- [What you will do]
**A)** Translate this sentence from the forum thread below about a formula for n^n into Spanish: "I know there is a nice equation for $n!$, but is there one for $n^n$?"
**B)** In the forum thread below about a formula for n^n, retype everything from "I know there" down to "the needed jump.".
═══ Text section ═══
I know there is a nice equation for $n!$, but is there one for $n^n$? I was thinking you could get it with the fact $n^n=a^{n\log_an}$ but I can't seem to make the needed jump.
Edit: It was suggested by goblin to use the fact that $(n+1)^{n+1} = (n+1)(n+1)^n$ and expand with the binomial theorem. This gives $a_{n+1} = (n+1)\sum_{i=0}^n \binom n {n-i} n^i$
Which is still a little more complicated then I'd like. I'd love to have something of the form $a_{n+1}=a_nb^{f(n,b)}$ for every $b$
Using the $W$ Lambert function (the inverse of $x\mapsto xe^x$) we get:
$$a_n=n^n$$ $$\ln a_n=n\ln n=\ln n e^{\ln n}$$ $$W(\ln a_n)=\ln n$$ Therefore $$a_{n+1}=[e^{W(\ln a_n)}+1]^{e^{W(\ln a_n)}+1}$$
On the other hand, from your equation $$(n+1)^{n+1}=n^n\,b^{f(b,n)}$$ we get $$f(b,n)=\log_b\frac{(n+1)^{n+1}}{n^n}=\log_b(n+1)+n\log_b\left(1+\frac{1}{n}\right)$$
═══ Record set ═══
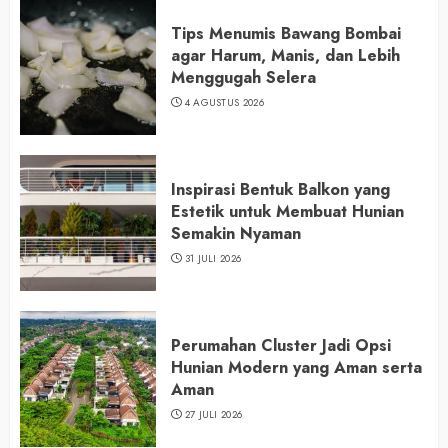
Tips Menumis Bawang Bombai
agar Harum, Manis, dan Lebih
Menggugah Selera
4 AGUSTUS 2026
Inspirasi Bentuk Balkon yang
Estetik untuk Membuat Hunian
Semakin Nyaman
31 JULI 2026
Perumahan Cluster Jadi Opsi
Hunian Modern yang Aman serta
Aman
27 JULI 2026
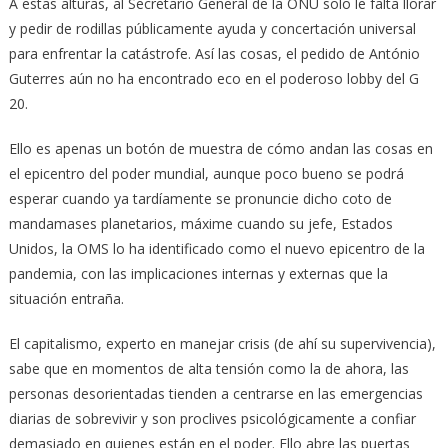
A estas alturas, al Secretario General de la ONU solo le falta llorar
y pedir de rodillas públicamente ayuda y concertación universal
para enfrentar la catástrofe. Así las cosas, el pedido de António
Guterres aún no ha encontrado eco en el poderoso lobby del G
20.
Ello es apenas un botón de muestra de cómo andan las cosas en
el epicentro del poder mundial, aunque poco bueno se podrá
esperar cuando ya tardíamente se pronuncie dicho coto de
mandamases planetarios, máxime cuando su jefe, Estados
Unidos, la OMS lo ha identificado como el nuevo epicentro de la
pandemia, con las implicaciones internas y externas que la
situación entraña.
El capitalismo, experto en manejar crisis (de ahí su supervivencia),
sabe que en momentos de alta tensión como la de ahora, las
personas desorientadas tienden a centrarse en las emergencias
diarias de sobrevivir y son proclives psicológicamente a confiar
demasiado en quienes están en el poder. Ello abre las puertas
═══
═══ Record set ═══
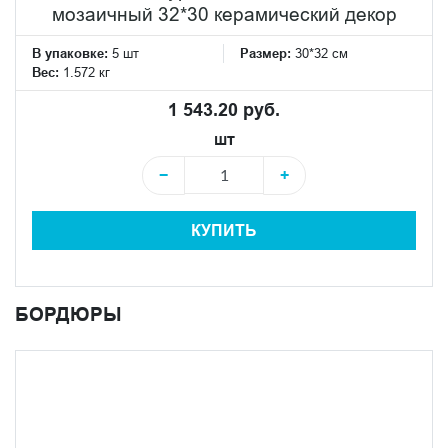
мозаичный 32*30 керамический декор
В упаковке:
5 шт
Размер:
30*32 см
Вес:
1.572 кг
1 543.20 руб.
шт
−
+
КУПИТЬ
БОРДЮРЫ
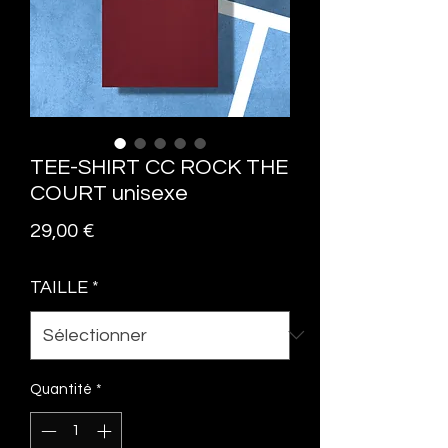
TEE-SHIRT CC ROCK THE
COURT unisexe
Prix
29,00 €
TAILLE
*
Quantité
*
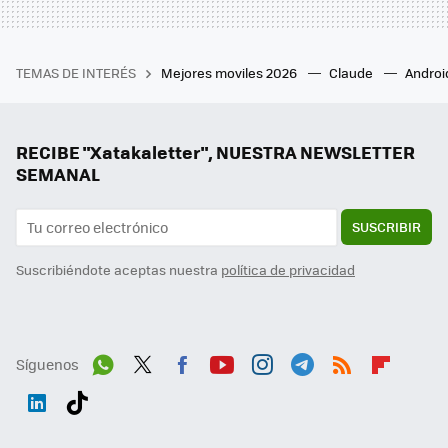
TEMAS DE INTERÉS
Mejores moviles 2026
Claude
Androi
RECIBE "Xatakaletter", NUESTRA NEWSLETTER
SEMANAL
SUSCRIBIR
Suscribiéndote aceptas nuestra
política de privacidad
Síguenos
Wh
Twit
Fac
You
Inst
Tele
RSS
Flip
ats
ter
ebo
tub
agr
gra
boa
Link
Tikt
═══
- [Results in order]
**A)** Sé que hay una ecuación bonita para $n!$, pero ¿hay una para $n^n$?

**B)**
I know there is a nice equation for $n!$, but is there one for $n^n$? I was thinking you could get it with the fact $n^n=a^{n\log_an}$ but I can't seem to make the needed jump.